Esses papéis, que representariam algo em torno de 25% do capital do governo do Estado na Copel, estão no Banestado desde 1997. Eles foram depositados como garantia aos precatórios (que passaram a se chamar títulos podres pela falta de liquidez) dos governos de Alagoas, Pernambuco, Santa Catarina, Guarulhos e Osasco. Pernambuco conseguiu fazer o resgate dos títulos que totalizavam R$ 146 milhões em março deste ano. Restam ainda os demais Estados e municípios.
O secretário da Fazenda, Giovani Gionédis, afirmou ontem, em nota oficial divulgada pela assessoria de imprensa do Palácio Iguaçu, que os resgates dos títulos estão confirmados. ‘‘Com autorização do Senado para a troca dos títulos de Guarulhos, Osasco e Alagoas por títulos federais, ocorrida em maio último, a liberação da caução será efetivada conforme o prazo contratual acordado (31 de dezembro), não restando qualquer perigo de o Estado perder as ações da Copel em favor do comprador do Banestado’’, disse Gionédis.

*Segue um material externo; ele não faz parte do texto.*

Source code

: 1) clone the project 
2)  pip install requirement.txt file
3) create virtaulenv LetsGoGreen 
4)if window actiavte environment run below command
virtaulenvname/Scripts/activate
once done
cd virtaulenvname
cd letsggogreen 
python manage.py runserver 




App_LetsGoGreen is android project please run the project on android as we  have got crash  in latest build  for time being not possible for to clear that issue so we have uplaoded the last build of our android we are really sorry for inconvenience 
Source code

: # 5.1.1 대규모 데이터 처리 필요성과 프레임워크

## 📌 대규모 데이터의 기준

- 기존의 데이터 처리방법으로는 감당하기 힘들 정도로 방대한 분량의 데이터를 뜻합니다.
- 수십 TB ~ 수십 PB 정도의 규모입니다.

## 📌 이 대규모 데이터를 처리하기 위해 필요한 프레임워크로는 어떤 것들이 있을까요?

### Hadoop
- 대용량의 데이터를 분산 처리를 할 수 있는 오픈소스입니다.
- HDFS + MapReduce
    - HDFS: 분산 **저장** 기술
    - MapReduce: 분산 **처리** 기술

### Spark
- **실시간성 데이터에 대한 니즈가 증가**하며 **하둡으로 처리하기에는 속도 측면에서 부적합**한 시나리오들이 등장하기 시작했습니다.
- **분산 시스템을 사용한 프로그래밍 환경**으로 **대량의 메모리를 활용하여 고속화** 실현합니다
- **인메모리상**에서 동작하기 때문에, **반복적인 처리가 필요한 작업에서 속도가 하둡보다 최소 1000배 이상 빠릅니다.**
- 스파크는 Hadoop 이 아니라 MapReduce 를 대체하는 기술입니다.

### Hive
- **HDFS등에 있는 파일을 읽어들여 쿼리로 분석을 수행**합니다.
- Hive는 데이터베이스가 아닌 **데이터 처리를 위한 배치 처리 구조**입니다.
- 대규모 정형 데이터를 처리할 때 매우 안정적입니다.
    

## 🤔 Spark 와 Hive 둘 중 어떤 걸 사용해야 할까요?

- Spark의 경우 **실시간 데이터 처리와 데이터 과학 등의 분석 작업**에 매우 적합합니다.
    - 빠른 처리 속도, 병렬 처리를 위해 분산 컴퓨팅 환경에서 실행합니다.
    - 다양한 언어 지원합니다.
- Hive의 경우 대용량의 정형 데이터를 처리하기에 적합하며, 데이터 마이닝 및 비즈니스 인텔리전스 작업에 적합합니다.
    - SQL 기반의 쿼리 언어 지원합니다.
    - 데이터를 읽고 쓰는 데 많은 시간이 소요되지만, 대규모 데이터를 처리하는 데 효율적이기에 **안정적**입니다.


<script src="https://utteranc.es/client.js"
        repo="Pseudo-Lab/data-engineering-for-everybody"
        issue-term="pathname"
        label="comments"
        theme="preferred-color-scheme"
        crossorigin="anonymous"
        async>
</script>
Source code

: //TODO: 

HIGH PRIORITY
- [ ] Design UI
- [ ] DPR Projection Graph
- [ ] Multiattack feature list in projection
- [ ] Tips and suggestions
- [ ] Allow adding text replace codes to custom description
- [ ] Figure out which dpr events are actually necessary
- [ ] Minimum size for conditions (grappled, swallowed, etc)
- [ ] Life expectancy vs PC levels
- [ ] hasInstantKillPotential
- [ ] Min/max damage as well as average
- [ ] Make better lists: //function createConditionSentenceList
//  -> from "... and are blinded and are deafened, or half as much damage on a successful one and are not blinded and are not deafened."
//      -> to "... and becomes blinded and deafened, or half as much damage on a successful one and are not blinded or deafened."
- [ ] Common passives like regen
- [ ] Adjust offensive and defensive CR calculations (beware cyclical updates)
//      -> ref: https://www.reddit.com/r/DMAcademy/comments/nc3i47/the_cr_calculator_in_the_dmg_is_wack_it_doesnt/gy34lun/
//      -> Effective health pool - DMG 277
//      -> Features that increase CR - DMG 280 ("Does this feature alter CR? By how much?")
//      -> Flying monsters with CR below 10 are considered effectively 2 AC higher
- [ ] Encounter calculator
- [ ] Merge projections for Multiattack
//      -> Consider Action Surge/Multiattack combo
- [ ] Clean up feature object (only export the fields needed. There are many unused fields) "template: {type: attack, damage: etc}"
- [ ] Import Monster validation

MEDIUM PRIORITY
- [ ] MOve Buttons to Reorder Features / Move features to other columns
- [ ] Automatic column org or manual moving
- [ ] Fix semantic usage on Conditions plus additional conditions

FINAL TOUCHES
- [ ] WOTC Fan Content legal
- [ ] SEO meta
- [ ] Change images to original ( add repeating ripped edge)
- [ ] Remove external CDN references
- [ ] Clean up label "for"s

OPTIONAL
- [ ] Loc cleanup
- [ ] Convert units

Assim como Gionédis, o secretário de Governo, José Cid Campêlo Filho, afirmou anteontem à Folha que o novo banco não ficará com as ações. Mas para Campêlo, o governo terá de encontrar recursos para resgatar as ações da Copel, porque nem todos os Estados e municípios irão recomprar os títulos. ‘‘Teremos de achar dinheiro’’, disse o secretário, ao garantir que a equipe econômica do governo do Estado tem trabalhado nas últimas semanas para resolver o problema.